ENVIRONMENTAL ISSUES STALL CAPE ALUMINA
14 May 2010,
A BAUXITE mining company has locked horns with the State Government over Wild Rivers legislation, citing a project in Cape York that could boost GDP by $1.2 billion.
An Economic Impact Assessment (EIA) has shown Cape Alumina Limited’s (CBX) proposed Pisolite Hills bauxite project would bring a significant boost to the economy, unless the Wenlock River Basin is protected under upcoming legislation.
CBX managing director Paul Messenger, says a balance between responsible mining development and the protection of natural values can be achieved.
“The company acknowledges that the Wenlock River catchment contains some areas of natural environmental values that are worthy of protection and protecting the environment is an integral part of our approach to business,” he says.
“However, the need to protect the environment and the so-called High Preservation Areas (HPA) must be supported by sound scientific assessment, and science should not become subservient to a politically motivated environmental agenda.
“The proposed mining area is stringy bark country on which cattle have grazed for more than 100 years.”
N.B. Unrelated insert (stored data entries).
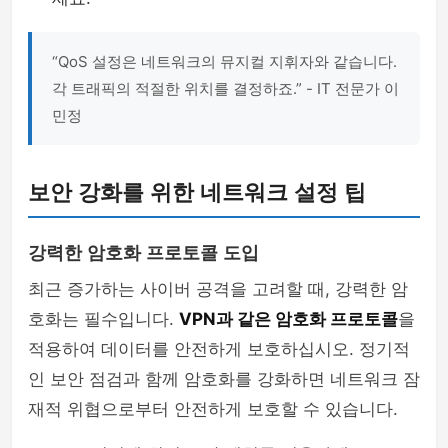
“QoS 설정은 네트워크의 뮤지컬 지휘자와 같습니다.
각 트래픽의 적절한 위치를 결정하죠.” - IT 전문가 이
민정
보안 강화를 위한 네트워크 설정 팁
강력한 암호화 프로토콜 도입
최근 증가하는 사이버 공격을 고려할 때, 강력한 암
호화는 필수입니다.
VPN과 같은 암호화 프로토콜
을
적용하여 데이터를 안전하게 보호하십시오. 정기적
인 보안 점검과 함께 암호화를 강화하면 네트워크 잠
재적 위협으로부터 안전하게 보호할 수 있습니다.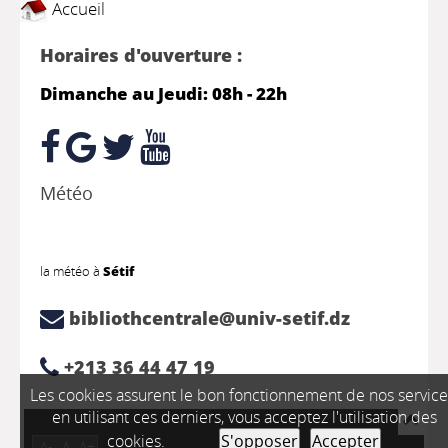
Accueil
Horaires d'ouverture :
Dimanche au Jeudi: 08h - 22h
Météo
la météo à
Sétif
bibliothcentrale@univ-setif.dz
+213 36 44 47 19
Les cookies assurent le bon fonctionnement de nos service
en utilisant ces derniers, vous acceptez l'utilisation des
cookies.
S'opposer
Accepter
A-
A
A+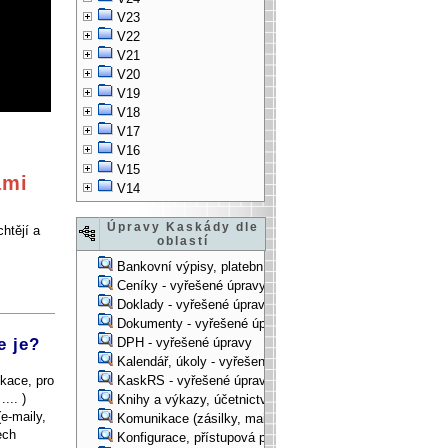
V23
V22
V21
V20
V19
V18
V17
V16
V15
ami
V14
Úpravy Kaskády dle
htějí a
oblastí
Bankovní výpisy, platební příkazy - vyřešené úpravy
Ceníky - vyřešené úpravy
Doklady - vyřešené úpravy
Dokumenty - vyřešené úpravy
e je?
DPH - vyřešené úpravy
Kalendář, úkoly - vyřešené úpravy
kace, pro
KaskRS - vyřešené úpravy
... )
Knihy a výkazy, účetnictví - vyřešené úpravy
e-maily,
Komunikace (zásilky, mail-systém, ...) - vyřešené úpravy
ech
Konfigurace, přístupová práva, ... - vyřešené úpravy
State Minister for natural resources Stephen Robertson says new developments are encouraged, but the Wild Rivers Act ensures there’s not a detrimental impact on the environment.
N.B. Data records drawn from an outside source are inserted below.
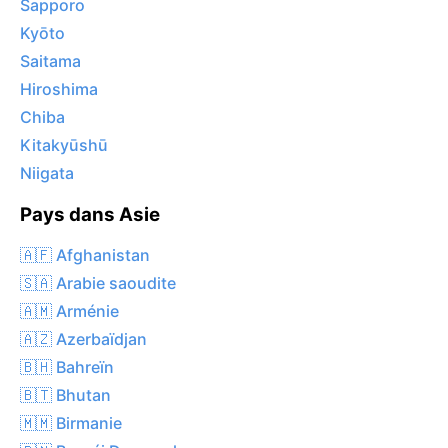
Sapporo
Kyōto
Saitama
Hiroshima
Chiba
Kitakyūshū
Niigata
Pays dans Asie
🇦🇫 Afghanistan
🇸🇦 Arabie saoudite
🇦🇲 Arménie
🇦🇿 Azerbaïdjan
🇧🇭 Bahreïn
🇧🇹 Bhutan
🇲🇲 Birmanie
“Any reasonable reading of the Wild Rivers Act would show that it does balance economic opportunities with environmental needs,” he says.
“As part of the Wild Rivers Declaration assessment process, we are committed to working with local communities and local stakeholders to address all concerns.
“That is why, in relation to Wenlock, the department has sought independent advice on the competing claims of a range of stakeholders, so that all stakeholders can be assured the final decision will be both robust and transparent.”
The objective of the act is to preserve some of the country’s last remaining pristine waterways, but existing developments continue unaffected.
The EIA conducted by Synergies Economic Consulting found that construction costs of $380 million in Pisolite Hills would likely lead to flow-on activity of $771 million.
Once the mine reaches target capacity it is expected to boost Gross State Product (GSP) by $118 million per annum over its 15-year life.
The $1.2 billion GDP boost is predicted in Net Present Value (NPV) terms.